The anger and rage that has developed inside the protagonist has affected him both physically and emotionally. Indeed, he wants to break the barrier between the two races as he yearns for ‘a stone, a bomb, to shiver down the glass’. Similarly, in ‘What Were They Like’, Levertov also expresses her resentment but in a more subtle way. She uses phrases such as ‘their light hearts turned to stone’. This suggests that the Vietnamese people, who were light-hearted and simple people, have become inflicted with pain and distress.
The contrast of ‘light’ against ‘stone’ which is heavy effectively shows this. The poets also use references to words that accommodate the semantic field of nature to indicate the sharp contrast between the cultures. In ‘What Were They Like’, the Vietnamese are referred to as people who ‘had their life’.. in ‘rice and bamboo’ and used ‘bone and ivory’. This implies that the Vietnamese people were peaceful people who were concerned with Mother Earth only. Levertov then contrasts this by saying that their ‘buds’,children, have had their laughter stripped of their ‘burnt mouths’.
The poet uses this to convey to the reader that such earth-loving people who ‘ [delighted] in blossom’ and worked in ‘paddies’ have become ‘silent now’. In ‘Nothing’s Changed, however, the reference to nature is used to make the ‘white’s only inn stand out’. For instance, Afrika says that the inn ‘squats in the grass and weeds’. The inn itself is built upon the very foundations of District Six. The poet is suggesting that the inn is artificial and ‘flares like a flag’. Furthermore, the inn is surrounded by ‘incipient Port Jackson trees’.
Incipient’ suggests that the trees themselves are new. Moreover, ‘Port Jackson’ tries are not indigenous to District Six and have been imported from elsewhere. In addition, the poets use structure to represent meaning within the poem. In ‘Nothing’s Changed’, anger is expressed by the protagonist as a result of the minimal change that has occurred in the lives of black people. Afrika presents this anger by the repetitive use of the word ‘and’ at the beginning of lines 11-16. This is used to show the intense build up of the protagonist’s anger.

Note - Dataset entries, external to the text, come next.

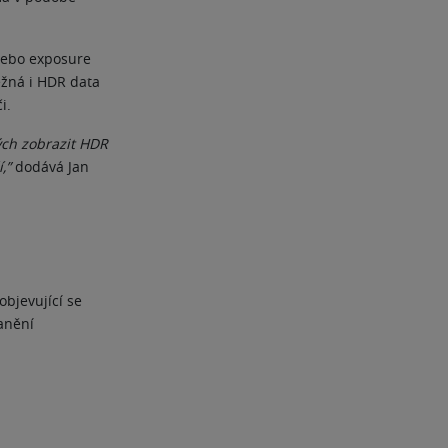
 nebo exposure
ěžná i HDR data
i.
ých zobrazit HDR
,”
dodává Jan
bjevující se
anění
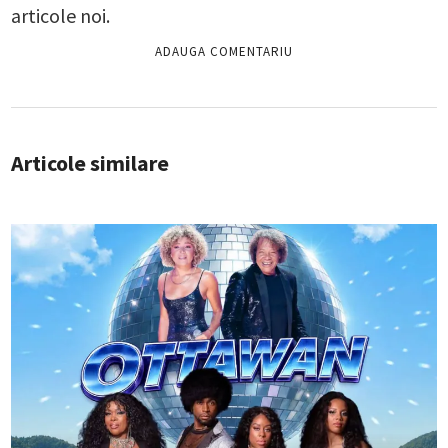
articole noi.
Articole similare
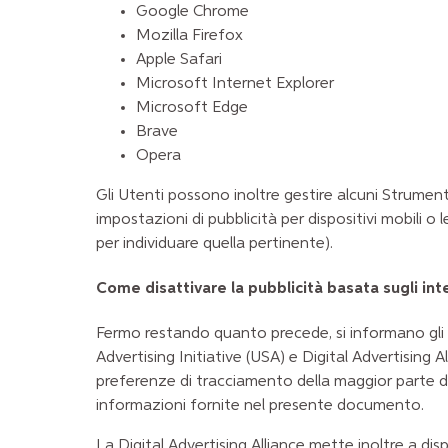
Google Chrome
Mozilla Firefox
Apple Safari
Microsoft Internet Explorer
Microsoft Edge
Brave
Opera
Gli Utenti possono inoltre gestire alcuni Strumenti
impostazioni di pubblicità per dispositivi mobili o
per individuare quella pertinente).
Come disattivare la pubblicità basata sugli int
Fermo restando quanto precede, si informano gli Ut
Advertising Initiative
(USA) e
Digital Advertising A
preferenze di tracciamento della maggior parte degli
informazioni fornite nel presente documento.
La Digital Advertising Alliance mette inoltre a d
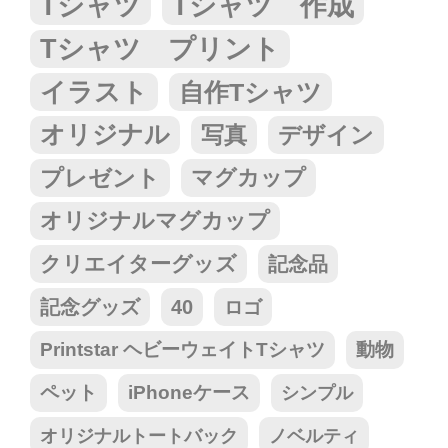
Tシャツ
Tシャツ 作成
Tシャツ プリント
イラスト
自作Tシャツ
オリジナル
写真
デザイン
プレゼント
マグカップ
オリジナルマグカップ
クリエイターグッズ
記念品
記念グッズ
40
ロゴ
Printstar ヘビーウェイトTシャツ
動物
ペット
iPhoneケース
シンプル
オリジナルトートバック
ノベルティ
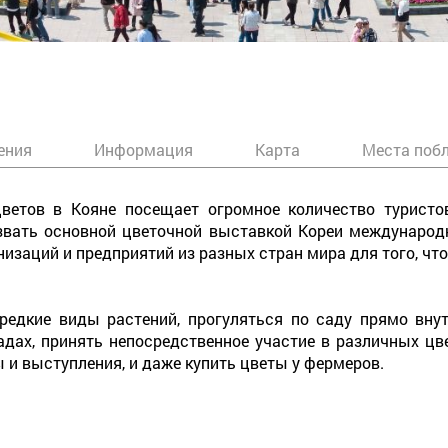
ения
Информация
Карта
Места поб
етов в Кояне посещает огромное количество туристов
звать основной цветочной выставкой Кореи международ
низаций и предприятий из разных стран мира для того, ч
 редкие виды растений, прогуляться по саду прямо вну
дах, принять непосредственное участие в различных цв
 и выступления, и даже купить цветы у фермеров.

Likewise, the lengths of the lines also gradually get larger to show the anger accumulating inside the speaker’s ‘bones’. On the other hand, Levertov uses structure to indicate the uncertainty of existence of Vietnamese culture. Levertov does this by using question marks at the end of the lines in stanza 1. Questions are usually asked to gain understanding about something, however, no one can answer these questions. This is shown by the use of ambiguous phrases such as ‘Perhaps’, ‘It is not remembered’ and more.
Lastly, both poets show how cultures have been lost and the racial divide that still exists by their choice of title. In ‘Nothing’s Changed’, a cyclical structure is created as the ending of the poem repeats the title itself. This reflects upon the poet’s message as it shows that segregation still exists within District Six and the blacks still know where they ‘belong’. In ‘What Were They Like’, the tile poses a question to the reader and it suggests that this will be answered throughout the poem.
However, it isn’t because Levertov ends the poem with the question ‘Who can say? This final question reinforces how the culture has been destroyed by the American-Vietnamese war because even at the end of the poem; there is still ambiguity to whether the Vietnamese ‘terraces’ and ‘paddies’ existed or not. In conclusion, both poets express meaning to the reader by a mix of both structural and linguistic devices. One shows the segregation and racial divide between black and whites and how this has affected the development of culture within ‘District Six’. On the other hand, Levertov demonstrates how culture has been lost by the destruction of ‘Viet Nam’.